### PROBLEM DESCRIPTION
Please reproduce every line of text in the records below without any changes, and leave the pictures out.

### RECORDS PROVIDED
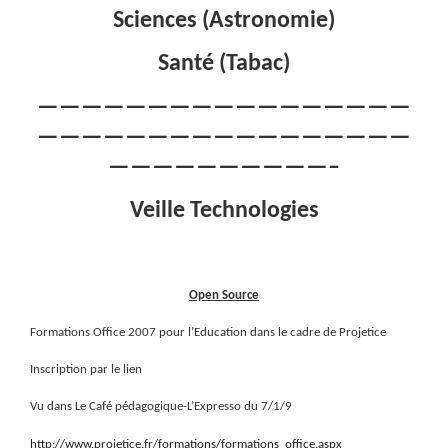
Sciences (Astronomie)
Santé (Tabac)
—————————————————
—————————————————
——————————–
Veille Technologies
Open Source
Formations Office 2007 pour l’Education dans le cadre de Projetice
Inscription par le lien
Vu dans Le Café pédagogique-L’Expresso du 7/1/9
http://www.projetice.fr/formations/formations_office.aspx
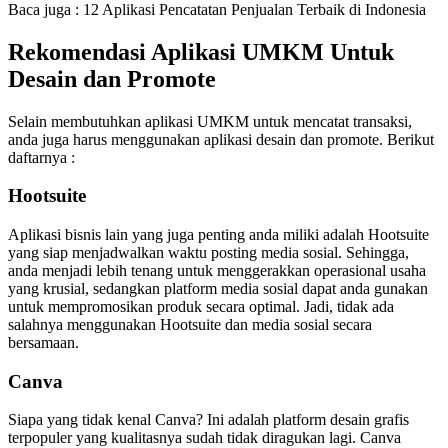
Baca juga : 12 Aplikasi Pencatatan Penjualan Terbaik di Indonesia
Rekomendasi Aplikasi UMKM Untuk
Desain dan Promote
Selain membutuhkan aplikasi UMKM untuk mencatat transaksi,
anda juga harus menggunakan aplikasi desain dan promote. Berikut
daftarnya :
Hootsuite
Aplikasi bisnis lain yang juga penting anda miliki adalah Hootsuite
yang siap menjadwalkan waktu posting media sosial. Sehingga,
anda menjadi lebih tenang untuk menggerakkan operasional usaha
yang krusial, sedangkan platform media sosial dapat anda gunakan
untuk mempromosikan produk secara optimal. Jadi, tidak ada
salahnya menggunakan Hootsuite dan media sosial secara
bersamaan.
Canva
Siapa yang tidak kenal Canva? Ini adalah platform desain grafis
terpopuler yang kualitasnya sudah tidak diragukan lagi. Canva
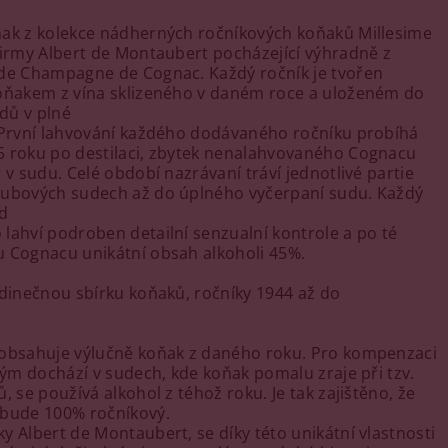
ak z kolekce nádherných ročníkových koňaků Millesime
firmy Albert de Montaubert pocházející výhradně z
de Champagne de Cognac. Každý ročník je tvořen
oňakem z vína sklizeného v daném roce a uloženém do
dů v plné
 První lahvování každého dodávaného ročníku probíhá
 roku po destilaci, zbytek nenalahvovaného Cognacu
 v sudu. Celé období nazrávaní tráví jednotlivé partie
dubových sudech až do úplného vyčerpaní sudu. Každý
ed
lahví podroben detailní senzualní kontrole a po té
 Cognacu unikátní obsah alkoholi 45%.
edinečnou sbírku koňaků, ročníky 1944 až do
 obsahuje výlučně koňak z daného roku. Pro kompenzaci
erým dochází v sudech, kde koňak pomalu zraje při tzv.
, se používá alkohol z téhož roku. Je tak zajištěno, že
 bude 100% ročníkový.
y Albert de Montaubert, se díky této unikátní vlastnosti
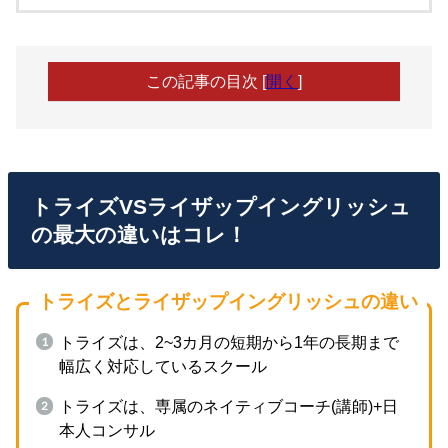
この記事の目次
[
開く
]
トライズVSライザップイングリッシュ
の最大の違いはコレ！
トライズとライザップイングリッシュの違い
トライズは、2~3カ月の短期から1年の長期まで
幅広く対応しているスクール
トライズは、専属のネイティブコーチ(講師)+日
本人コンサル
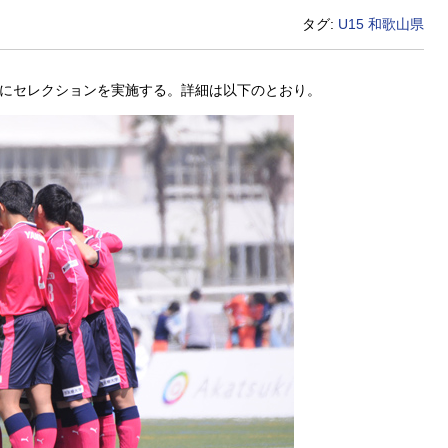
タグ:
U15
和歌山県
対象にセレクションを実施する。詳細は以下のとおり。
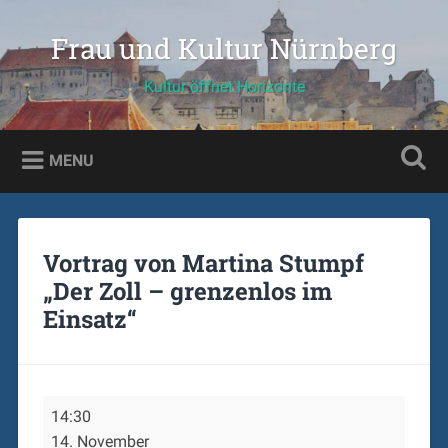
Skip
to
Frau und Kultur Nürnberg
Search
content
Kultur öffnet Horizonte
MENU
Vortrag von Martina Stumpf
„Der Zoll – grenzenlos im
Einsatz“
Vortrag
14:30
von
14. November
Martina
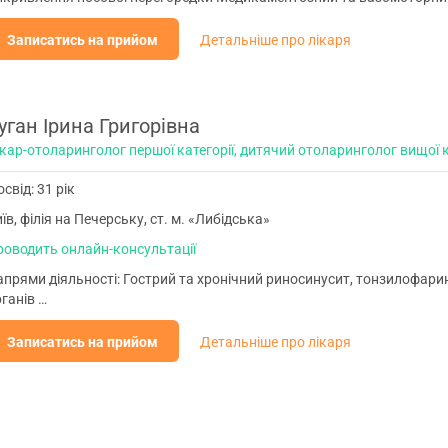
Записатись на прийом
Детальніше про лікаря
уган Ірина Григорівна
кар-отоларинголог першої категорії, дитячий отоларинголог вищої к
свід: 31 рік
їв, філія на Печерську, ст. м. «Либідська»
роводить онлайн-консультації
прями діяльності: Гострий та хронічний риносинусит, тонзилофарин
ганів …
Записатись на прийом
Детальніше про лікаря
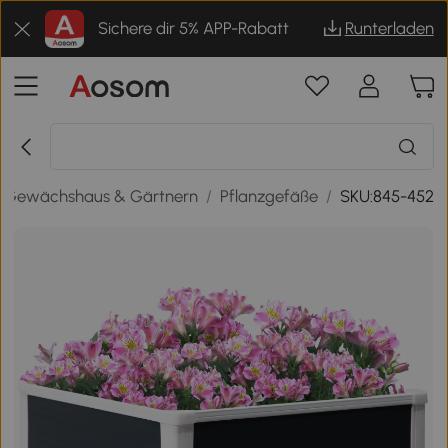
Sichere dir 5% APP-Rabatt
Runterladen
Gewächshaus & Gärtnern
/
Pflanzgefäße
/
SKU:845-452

### TASK RESPONSE
Sciences (Astronomie)
Santé (Tabac)
—————————————————
—————————————————
——————————–
Veille Technologies
Open Source
Formations Office 2007 pour l’Education dans le cadre de Projetice
Inscription par le lien
Vu dans Le Café pédagogique-L’Expresso du 7/1/9
http://www.projetice.fr/formations/formations_office.aspx
Baca juga : 12 Aplikasi Pencatatan Penjualan Terbaik di Indonesia
Rekomendasi Aplikasi UMKM Untuk
Desain dan Promote
Selain membutuhkan aplikasi UMKM untuk mencatat transaksi,
anda juga harus menggunakan aplikasi desain dan promote. Berikut
daftarnya :
Hootsuite
Aplikasi bisnis lain yang juga penting anda miliki adalah Hootsuite
yang siap menjadwalkan waktu posting media sosial. Sehingga,
anda menjadi lebih tenang untuk menggerakkan operasional usaha
yang krusial, sedangkan platform media sosial dapat anda gunakan
untuk mempromosikan produk secara optimal. Jadi, tidak ada
salahnya menggunakan Hootsuite dan media sosial secara
bersamaan.
Canva
Siapa yang tidak kenal Canva? Ini adalah platform desain grafis
terpopuler yang kualitasnya sudah tidak diragukan lagi. Canva
ak z kolekce nádherných ročníkových koňaků Millesime
firmy Albert de Montaubert pocházející výhradně z
de Champagne de Cognac. Každý ročník je tvořen
oňakem z vína sklizeného v daném roce a uloženém do
dů v plné
 První lahvování každého dodávaného ročníku probíhá
 roku po destilaci, zbytek nenalahvovaného Cognacu
 v sudu. Celé období nazrávaní tráví jednotlivé partie
dubových sudech až do úplného vyčerpaní sudu. Každý
ed
lahví podroben detailní senzualní kontrole a po té
 Cognacu unikátní obsah alkoholi 45%.
edinečnou sbírku koňaků, ročníky 1944 až do
 obsahuje výlučně koňak z daného roku. Pro kompenzaci
erým dochází v sudech, kde koňak pomalu zraje při tzv.
, se používá alkohol z téhož roku. Je tak zajištěno, že
 bude 100% ročníkový.
y Albert de Montaubert, se díky této unikátní vlastnosti
この記事の目次
[
開く
]
トライズVSライザップイングリッシュ
の最大の違いはコレ！
トライズとライザップイングリッシュの違い
トライズは、2~3カ月の短期から1年の長期まで
幅広く対応しているスクール
トライズは、専属のネイティブコーチ(講師)+日
本人コンサル
タグ:
U15
和歌山県
対象にセレクションを実施する。詳細は以下のとおり。
Skip
to
Frau und Kultur Nürnberg
Search
content
Kultur öffnet Horizonte
MENU
Vortrag von Martina Stumpf
„Der Zoll – grenzenlos im
Einsatz“
Vortrag
14:30
von
14. November
Martina
Записатись на прийом
Детальніше про лікаря
уган Ірина Григорівна
кар-отоларинголог першої категорії, дитячий отоларинголог вищої к
свід: 31 рік
їв, філія на Печерську, ст. м. «Либідська»
роводить онлайн-консультації
прями діяльності: Гострий та хронічний риносинусит, тонзилофарин
ганів …
Записатись на прийом
Детальніше про лікаря
Sichere dir 5% APP-Rabatt
Runterladen
Gewächshaus & Gärtnern
/
Pflanzgefäße
/
SKU:845-452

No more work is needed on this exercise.